# Bath Time!!!



## Lindsey1420 (Jan 28, 2012)

So, Jack need a bath after being out at my parents today. He really doesnt like bathes but LOVES to go crazy after bath time. Does your V do this?


http://www.youtube.com/watch?v=VXShacm4orM&feature=channel&list=UL


----------



## R E McCraith (Nov 24, 2011)

the 2 or 3 times a year that PIKE gets a bath I put him in the shower with me - please do not call PETA - this is not PUPPY PORN - when done PIKE's ears become deadly weapons - how can he shake his ears at the speed of light ? LOL


----------



## redrover (Mar 17, 2011)

Jasper's not a huge fan of his bath--which is really just a shower, since more often than not he just needs rinsed off but doesn't need shampooed. For whatever reason, this is a dog that doesn't like to get wet, unless it's in a lake/river/other natural body of water. He's very silly.

Given records:
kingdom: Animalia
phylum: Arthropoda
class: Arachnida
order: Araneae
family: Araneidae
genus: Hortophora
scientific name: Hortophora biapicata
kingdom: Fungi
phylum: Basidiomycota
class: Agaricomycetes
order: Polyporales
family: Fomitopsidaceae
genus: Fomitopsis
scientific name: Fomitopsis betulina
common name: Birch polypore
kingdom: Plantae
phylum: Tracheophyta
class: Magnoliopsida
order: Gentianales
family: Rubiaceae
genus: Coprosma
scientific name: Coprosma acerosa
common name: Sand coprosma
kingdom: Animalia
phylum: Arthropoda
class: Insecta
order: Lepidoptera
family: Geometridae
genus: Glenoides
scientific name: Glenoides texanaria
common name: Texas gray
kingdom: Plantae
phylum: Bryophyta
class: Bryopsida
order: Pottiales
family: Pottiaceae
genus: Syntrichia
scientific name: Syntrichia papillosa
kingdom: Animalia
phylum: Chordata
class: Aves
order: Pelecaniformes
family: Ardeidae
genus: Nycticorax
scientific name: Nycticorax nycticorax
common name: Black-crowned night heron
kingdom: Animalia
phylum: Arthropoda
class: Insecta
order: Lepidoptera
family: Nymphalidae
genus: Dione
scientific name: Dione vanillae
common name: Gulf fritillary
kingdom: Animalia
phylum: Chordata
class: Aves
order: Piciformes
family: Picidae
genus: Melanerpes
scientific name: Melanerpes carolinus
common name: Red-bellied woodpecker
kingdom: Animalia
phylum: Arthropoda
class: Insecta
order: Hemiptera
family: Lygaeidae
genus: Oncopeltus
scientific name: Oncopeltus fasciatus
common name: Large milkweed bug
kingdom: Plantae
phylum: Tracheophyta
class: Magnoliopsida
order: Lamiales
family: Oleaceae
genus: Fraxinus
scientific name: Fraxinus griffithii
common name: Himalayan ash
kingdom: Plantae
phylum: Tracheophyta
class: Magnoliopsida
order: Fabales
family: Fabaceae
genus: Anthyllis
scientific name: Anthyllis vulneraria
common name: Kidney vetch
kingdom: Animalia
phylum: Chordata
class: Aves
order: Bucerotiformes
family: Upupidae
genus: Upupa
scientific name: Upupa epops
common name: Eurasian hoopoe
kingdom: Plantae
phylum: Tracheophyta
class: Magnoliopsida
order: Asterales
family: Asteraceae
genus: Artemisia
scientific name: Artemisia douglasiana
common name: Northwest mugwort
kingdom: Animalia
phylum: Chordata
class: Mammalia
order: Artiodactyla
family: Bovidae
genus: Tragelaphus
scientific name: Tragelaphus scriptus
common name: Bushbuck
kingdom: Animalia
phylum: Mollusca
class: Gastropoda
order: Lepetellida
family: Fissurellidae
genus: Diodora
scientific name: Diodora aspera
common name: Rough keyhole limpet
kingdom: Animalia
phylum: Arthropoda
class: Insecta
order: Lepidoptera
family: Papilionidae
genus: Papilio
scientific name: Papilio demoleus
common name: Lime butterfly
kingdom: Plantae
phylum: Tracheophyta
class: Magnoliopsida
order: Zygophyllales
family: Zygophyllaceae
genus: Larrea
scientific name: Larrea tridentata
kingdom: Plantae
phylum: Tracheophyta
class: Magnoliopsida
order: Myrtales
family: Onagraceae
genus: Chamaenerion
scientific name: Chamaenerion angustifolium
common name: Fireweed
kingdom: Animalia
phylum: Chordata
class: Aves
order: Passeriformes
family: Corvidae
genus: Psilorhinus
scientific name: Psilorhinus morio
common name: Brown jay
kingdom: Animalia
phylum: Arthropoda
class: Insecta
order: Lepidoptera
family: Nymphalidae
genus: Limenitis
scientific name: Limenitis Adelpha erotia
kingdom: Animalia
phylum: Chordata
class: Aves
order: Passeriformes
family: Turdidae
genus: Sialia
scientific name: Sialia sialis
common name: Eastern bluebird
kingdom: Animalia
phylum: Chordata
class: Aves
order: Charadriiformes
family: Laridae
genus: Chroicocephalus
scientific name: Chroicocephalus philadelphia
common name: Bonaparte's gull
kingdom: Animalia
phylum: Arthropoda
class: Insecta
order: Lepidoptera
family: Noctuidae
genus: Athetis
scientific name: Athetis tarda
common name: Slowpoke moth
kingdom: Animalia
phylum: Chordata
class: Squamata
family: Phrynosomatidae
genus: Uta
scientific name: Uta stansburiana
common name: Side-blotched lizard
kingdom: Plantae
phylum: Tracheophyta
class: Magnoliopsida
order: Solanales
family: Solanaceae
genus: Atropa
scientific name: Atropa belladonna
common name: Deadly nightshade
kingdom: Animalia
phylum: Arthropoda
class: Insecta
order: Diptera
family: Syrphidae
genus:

Given problem 1:
According to the bath-time thread, in what setting does Jasper not mind getting wet?
Given problem 2:
From the bath-time thread, retype everything from "Jasper's not a" down to "He's very silly.".
Rely only on the bath-time thread, not on the items.

Exercise response 1:
In a lake, river, or other natural body of water.

Exercise response 2:
Jasper's not a huge fan of his bath--which is really just a shower, since more often than not he just needs rinsed off but doesn't need shampooed. For whatever reason, this is a dog that doesn't like to get wet, unless it's in a lake/river/other natural body of water. He's very silly.